◆ **Excerpted text**:
- - - -

Android Tablets and Windows 8: Let the Games Begin

By Jack M. Germain

Linux Insider turns to Artyom Astafurov, Senior Vice President at DataArt, to help decipher the future of the tablet market.

The release of Windows 8 will give Microsoft the chance to attack the tablet market that Android and Apple have basically owned for months. What effect with Windows 8 have on Android tablet sales? Will enterprises kick Android to the curb and scoop up Windows tablets by the fistful? Or is it too little, too late from Microsoft?

“In his dealings with Microsoft in discussing the Metro-driven tablet, Artyom Astafurov, senior vice president of DataArt, did not get much insight to how Redmond's upcoming release would address the Android obstacle. His company is a custom software development firm that builds advanced solutions for select industries. He asked about how Microsoft was planning on competing against the Android market and claimed he did not get a response.

- - - -

◆ **Given information**:

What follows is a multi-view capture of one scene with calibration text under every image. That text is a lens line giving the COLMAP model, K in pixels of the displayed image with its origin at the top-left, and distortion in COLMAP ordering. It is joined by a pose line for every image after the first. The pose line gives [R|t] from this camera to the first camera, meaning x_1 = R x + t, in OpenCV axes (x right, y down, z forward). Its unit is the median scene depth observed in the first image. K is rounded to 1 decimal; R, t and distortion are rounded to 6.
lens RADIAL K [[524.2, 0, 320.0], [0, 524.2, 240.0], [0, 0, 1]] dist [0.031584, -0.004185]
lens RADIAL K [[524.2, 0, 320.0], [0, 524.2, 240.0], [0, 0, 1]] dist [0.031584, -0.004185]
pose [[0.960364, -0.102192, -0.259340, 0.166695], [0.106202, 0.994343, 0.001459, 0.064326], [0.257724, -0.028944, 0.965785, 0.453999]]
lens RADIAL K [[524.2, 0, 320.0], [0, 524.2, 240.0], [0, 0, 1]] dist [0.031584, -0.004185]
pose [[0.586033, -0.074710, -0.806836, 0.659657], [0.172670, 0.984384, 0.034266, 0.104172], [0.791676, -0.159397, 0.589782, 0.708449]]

- - - -

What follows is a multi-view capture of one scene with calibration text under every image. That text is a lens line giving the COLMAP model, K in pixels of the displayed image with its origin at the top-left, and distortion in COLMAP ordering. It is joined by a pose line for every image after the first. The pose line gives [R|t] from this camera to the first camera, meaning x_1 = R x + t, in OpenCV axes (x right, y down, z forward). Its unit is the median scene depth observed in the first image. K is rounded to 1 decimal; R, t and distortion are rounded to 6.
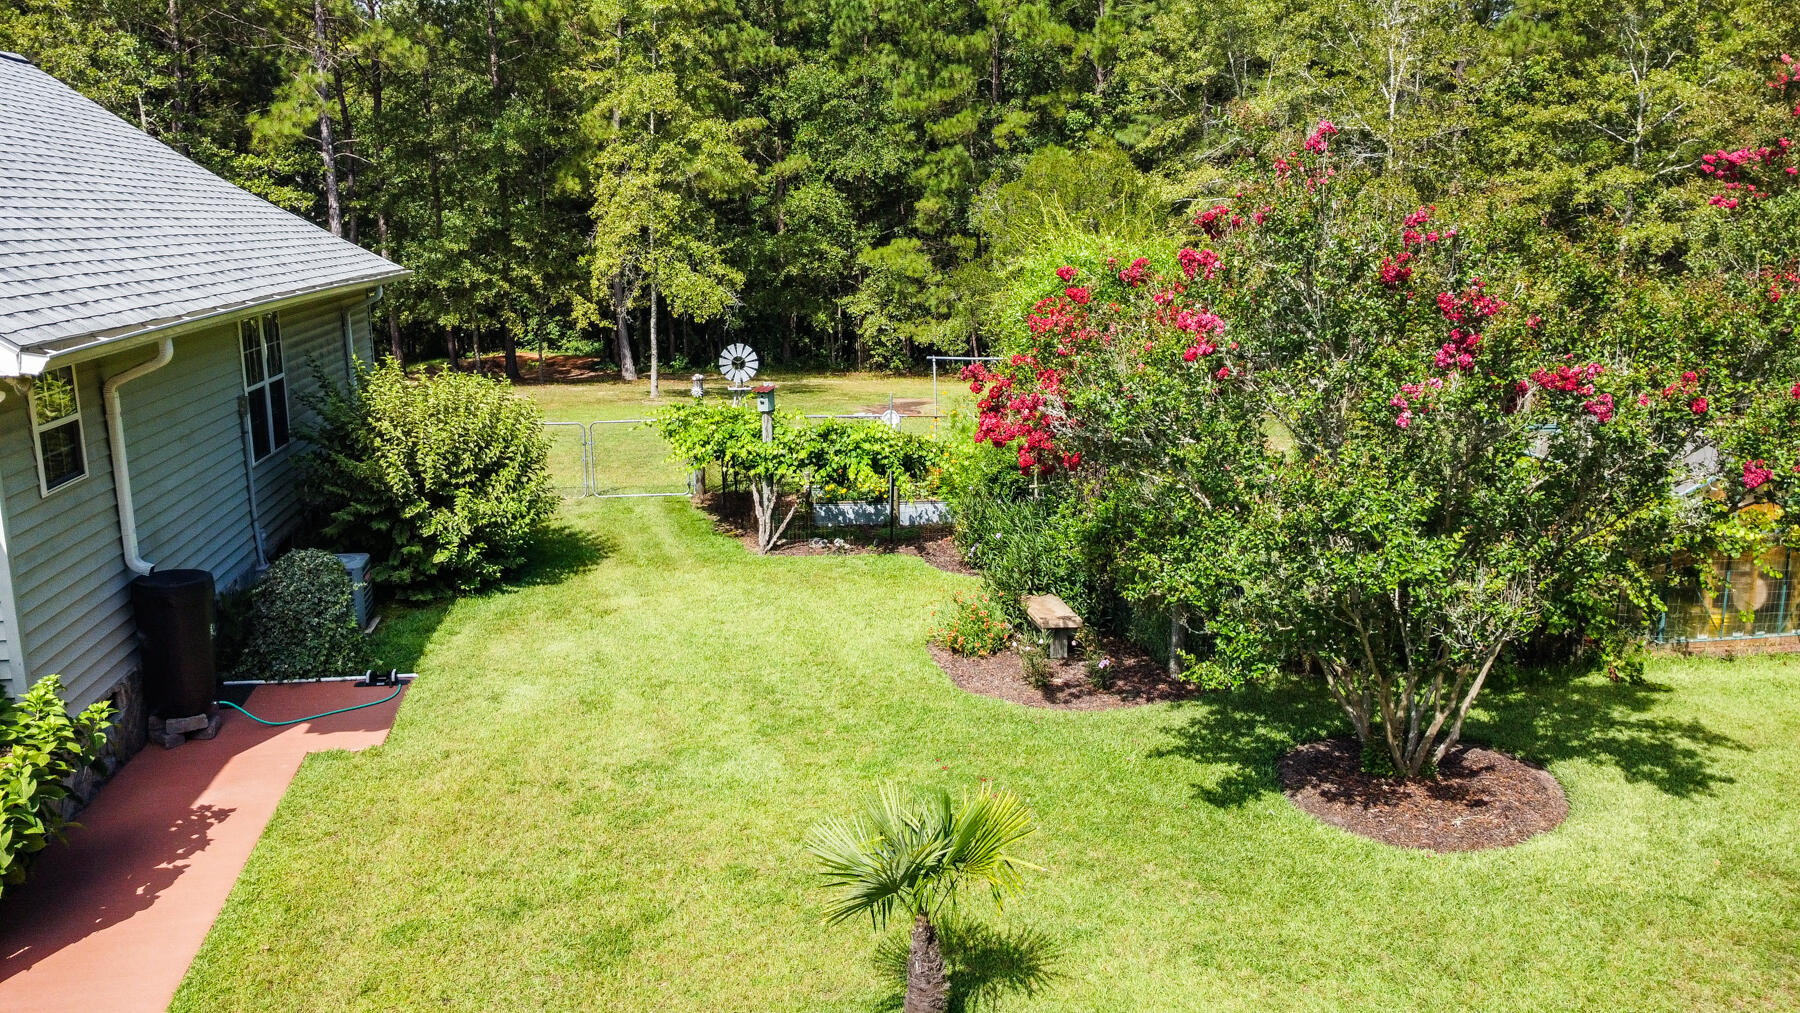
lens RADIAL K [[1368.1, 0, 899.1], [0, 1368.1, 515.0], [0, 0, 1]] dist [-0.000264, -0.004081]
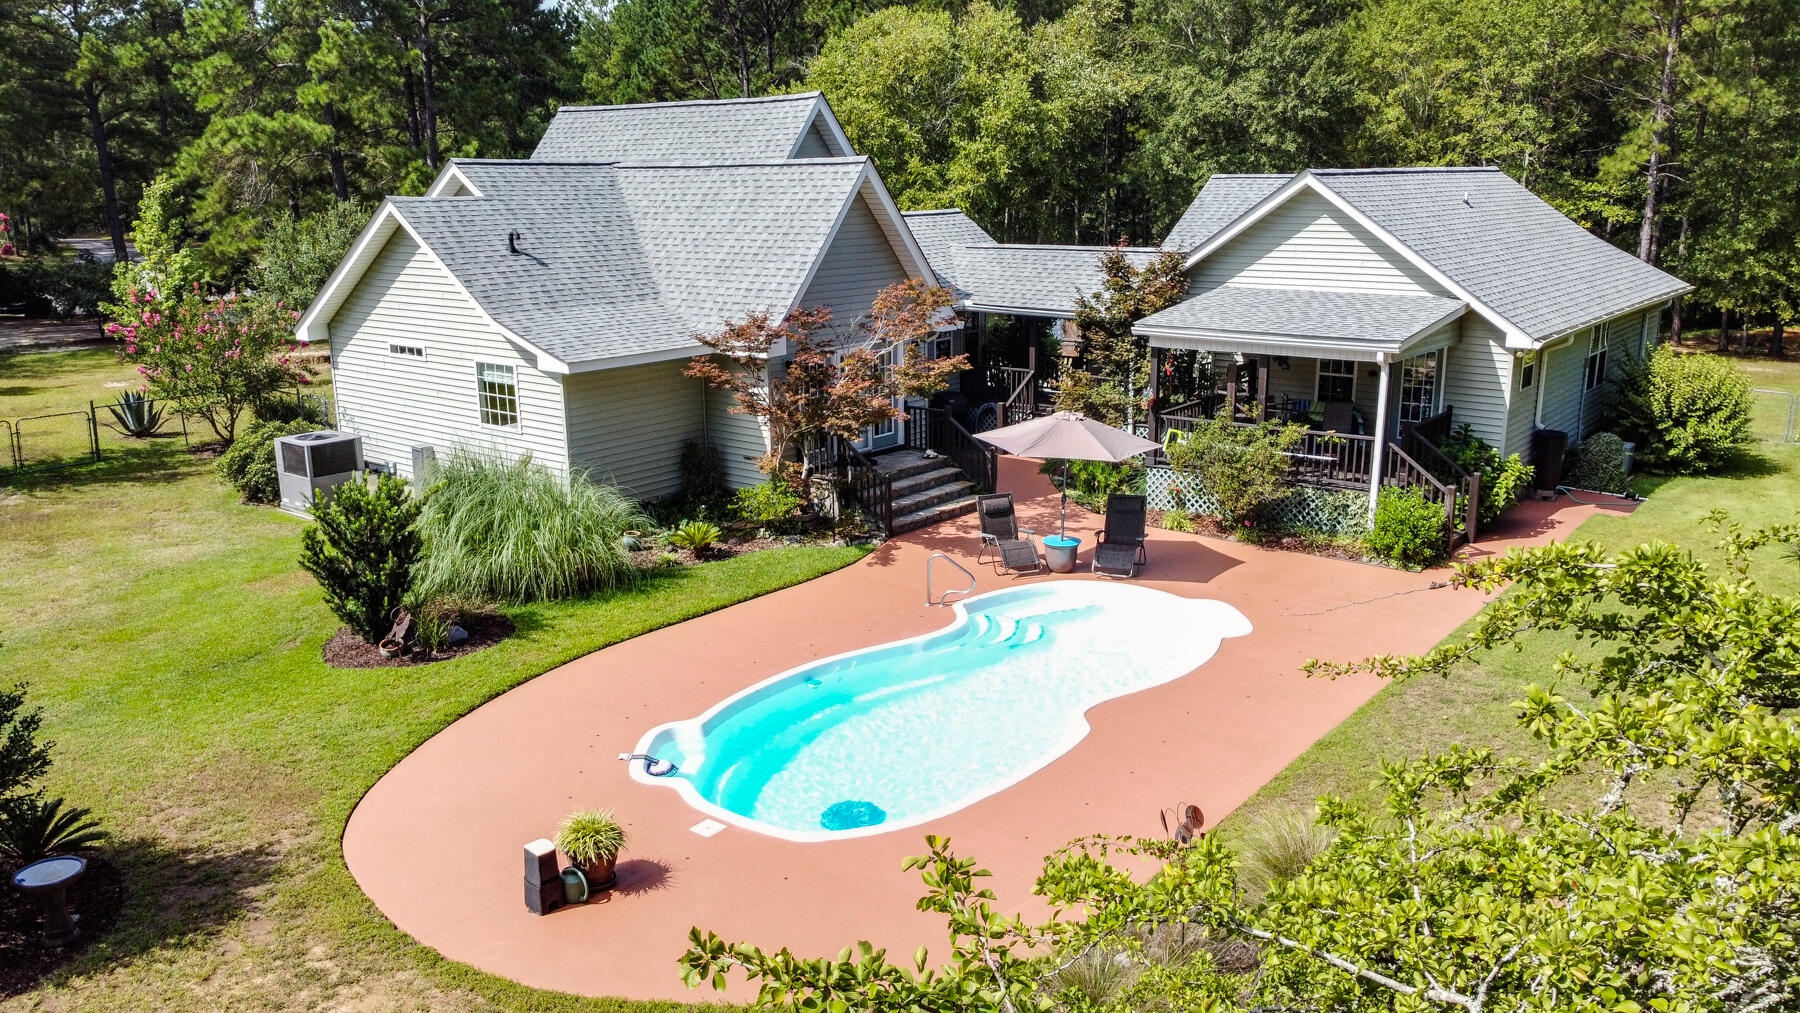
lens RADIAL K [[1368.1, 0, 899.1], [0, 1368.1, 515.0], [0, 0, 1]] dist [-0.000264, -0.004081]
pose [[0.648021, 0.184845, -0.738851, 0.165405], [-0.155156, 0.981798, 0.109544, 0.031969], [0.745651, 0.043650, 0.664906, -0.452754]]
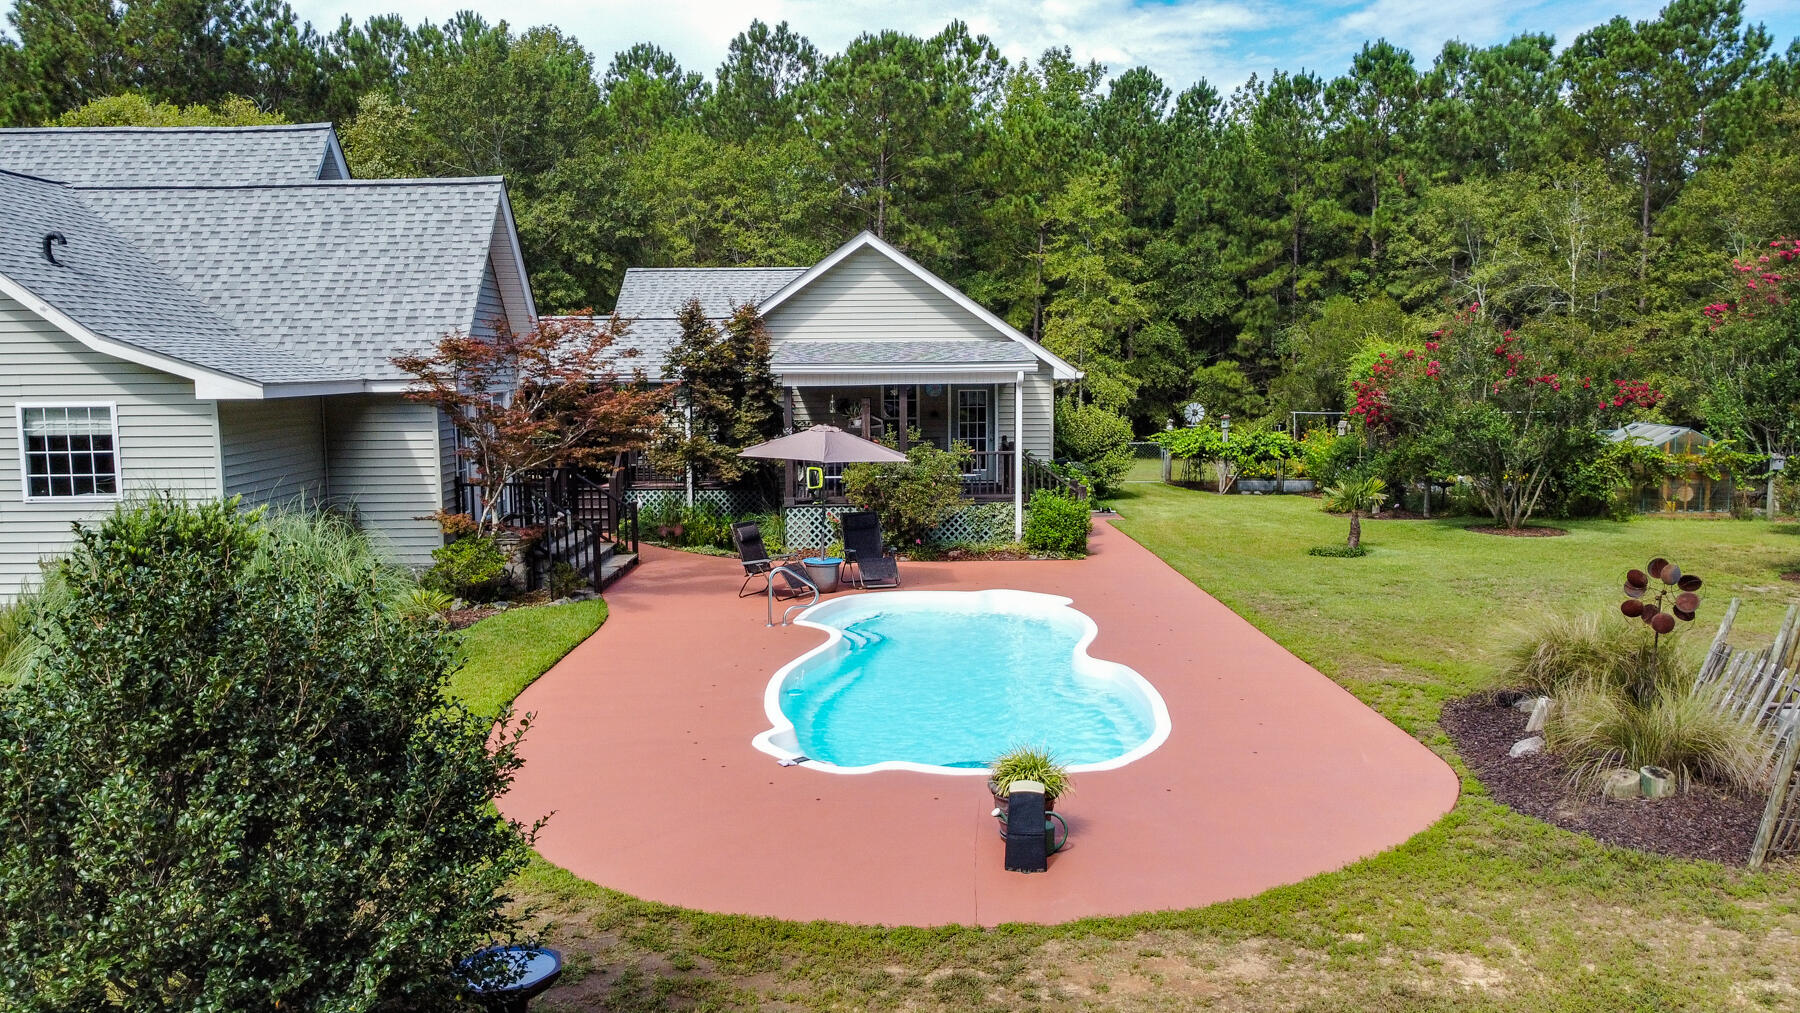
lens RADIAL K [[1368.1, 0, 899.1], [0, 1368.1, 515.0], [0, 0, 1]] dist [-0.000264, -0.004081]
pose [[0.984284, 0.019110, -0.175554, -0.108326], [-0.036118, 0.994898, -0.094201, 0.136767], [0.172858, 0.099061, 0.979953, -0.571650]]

- - - -

◆ **Work to be completed**:
Rewrite the passage of the Windows 8 tablet article that opens with the words containing "Linux Insider turns" and closes with "get a response.", changing "tablet market" to "slate market".

◆ **Exercise result**:
Linux Insider turns to Artyom Astafurov, Senior Vice President at DataArt, to help decipher the future of the slate market.

The release of Windows 8 will give Microsoft the chance to attack the slate market that Android and Apple have basically owned for months. What effect with Windows 8 have on Android tablet sales? Will enterprises kick Android to the curb and scoop up Windows tablets by the fistful? Or is it too little, too late from Microsoft?

“In his dealings with Microsoft in discussing the Metro-driven tablet, Artyom Astafurov, senior vice president of DataArt, did not get much insight to how Redmond's upcoming release would address the Android obstacle. His company is a custom software development firm that builds advanced solutions for select industries. He asked about how Microsoft was planning on competing against the Android market and claimed he did not get a response.